Interface characteristics of spin-on-dielectric SiO_x-buffered passivation layers for AlGaN/GaN high electron mobility transistors

To reveal the cause for significant enhancement of dc current performance of the AlGaN/GaN high electron mobility transistors (HEMTs) with the spin-on-dielectric (SOD) SiO_x-buffered passivation structure compared to the conventional Si₃N₄ passivation deposited by plasma-enhanced vapor deposition (PECVD), we characterized the passivation interfaces using the cross-sectional transmission electron microscopy, cathodoluminescence, capacitance-voltage (C-V) characterizations, and Hall-effect measurements.
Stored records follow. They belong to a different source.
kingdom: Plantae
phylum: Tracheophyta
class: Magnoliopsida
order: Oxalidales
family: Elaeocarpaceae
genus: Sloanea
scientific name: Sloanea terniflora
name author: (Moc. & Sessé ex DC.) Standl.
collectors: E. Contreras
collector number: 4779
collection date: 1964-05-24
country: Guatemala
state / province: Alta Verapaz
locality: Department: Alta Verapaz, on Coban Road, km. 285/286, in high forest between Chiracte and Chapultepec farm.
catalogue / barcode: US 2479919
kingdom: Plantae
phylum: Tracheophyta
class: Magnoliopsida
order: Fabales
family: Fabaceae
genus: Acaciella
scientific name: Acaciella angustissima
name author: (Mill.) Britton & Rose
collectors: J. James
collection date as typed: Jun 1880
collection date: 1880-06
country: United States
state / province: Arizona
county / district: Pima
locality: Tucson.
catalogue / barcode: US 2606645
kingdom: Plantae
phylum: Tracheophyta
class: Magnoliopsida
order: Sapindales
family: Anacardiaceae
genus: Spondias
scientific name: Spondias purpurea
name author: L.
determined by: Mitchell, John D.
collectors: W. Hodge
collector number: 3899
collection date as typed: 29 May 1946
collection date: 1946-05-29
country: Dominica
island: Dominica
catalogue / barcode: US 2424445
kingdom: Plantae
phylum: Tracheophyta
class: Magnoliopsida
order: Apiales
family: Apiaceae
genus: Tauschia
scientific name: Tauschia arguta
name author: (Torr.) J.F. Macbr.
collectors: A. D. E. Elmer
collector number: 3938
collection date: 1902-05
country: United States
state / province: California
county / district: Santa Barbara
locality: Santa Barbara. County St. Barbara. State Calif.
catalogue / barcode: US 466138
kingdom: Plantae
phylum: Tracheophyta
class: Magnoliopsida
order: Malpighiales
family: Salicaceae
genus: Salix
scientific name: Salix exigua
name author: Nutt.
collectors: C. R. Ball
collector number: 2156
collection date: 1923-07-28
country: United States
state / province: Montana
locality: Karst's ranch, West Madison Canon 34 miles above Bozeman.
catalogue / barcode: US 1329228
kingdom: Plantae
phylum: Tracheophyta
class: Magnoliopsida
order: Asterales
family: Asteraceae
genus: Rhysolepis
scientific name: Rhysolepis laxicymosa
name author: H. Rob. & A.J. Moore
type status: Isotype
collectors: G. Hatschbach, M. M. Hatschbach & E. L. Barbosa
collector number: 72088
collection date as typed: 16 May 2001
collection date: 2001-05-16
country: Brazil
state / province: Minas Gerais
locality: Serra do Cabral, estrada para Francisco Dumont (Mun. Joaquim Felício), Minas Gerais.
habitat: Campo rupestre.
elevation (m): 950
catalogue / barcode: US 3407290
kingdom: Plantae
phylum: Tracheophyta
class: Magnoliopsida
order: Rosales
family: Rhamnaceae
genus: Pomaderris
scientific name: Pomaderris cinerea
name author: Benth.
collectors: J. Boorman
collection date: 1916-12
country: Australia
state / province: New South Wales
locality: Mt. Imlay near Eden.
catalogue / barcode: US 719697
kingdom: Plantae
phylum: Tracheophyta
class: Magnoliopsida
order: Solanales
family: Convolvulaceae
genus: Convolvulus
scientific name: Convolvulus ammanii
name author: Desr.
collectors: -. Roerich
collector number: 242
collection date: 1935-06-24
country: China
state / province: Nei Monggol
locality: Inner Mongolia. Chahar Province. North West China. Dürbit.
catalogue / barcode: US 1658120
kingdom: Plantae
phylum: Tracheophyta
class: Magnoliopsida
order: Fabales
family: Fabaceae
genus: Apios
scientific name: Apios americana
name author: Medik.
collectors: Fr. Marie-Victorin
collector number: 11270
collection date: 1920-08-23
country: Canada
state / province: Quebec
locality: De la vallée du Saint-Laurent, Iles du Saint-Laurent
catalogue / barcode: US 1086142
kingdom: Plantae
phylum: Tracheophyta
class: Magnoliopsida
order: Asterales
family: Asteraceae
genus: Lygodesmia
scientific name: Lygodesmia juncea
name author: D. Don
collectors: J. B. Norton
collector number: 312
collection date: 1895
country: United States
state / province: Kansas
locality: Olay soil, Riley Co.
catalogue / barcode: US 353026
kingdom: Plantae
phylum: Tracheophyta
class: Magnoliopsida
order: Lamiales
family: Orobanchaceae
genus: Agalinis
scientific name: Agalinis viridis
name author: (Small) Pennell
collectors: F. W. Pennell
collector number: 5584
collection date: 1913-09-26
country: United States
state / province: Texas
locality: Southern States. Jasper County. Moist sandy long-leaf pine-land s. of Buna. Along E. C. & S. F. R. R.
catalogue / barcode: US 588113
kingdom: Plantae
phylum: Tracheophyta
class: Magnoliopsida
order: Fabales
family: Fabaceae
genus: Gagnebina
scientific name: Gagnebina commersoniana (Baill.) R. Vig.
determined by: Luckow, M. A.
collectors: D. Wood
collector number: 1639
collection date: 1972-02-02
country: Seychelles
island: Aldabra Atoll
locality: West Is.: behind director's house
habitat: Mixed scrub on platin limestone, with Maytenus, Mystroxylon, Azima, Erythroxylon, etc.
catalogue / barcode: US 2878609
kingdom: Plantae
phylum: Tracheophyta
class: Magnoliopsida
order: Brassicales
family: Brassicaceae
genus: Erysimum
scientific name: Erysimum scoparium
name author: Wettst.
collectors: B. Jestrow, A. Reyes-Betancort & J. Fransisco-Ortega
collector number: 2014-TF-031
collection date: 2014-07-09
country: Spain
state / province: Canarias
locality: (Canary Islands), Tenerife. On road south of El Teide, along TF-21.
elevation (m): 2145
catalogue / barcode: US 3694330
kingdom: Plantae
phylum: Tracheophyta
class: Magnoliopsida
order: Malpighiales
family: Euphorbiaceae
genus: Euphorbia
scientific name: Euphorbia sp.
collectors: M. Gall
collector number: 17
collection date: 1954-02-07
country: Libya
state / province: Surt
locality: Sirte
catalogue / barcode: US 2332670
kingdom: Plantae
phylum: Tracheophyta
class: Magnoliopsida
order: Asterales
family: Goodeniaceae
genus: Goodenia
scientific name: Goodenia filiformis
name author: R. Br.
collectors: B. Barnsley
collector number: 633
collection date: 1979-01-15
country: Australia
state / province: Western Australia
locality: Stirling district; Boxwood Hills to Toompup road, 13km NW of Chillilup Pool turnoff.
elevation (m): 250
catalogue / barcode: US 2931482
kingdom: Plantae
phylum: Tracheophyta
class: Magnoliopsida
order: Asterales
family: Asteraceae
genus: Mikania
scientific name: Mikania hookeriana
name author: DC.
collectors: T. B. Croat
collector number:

The interface state density of PECVD Si₃N₄ passivation was in the range of 10¹²-10¹³ cm^{- 2} eV^{- 1}, which is one-order higher than that of the SOD (10¹¹-10¹² cm^{- 2} eV^{- 1}) as measured by C-V measurements from the metal-insulator-semiconductor capacitors. Higher density of effective oxide charge density (especially dominant contribution of ionic mobile charge) was also derived from the PECVD Si₃N₄ passivation. A well-resolved reduction of the electron Hall mobility of the Si₃N₄ passivation compared to that of the perhydropolysilazane SOD passivation, which can be due to the higher-density interface states and trap charges, can answer the relative dc current collapse of our HEMT devices.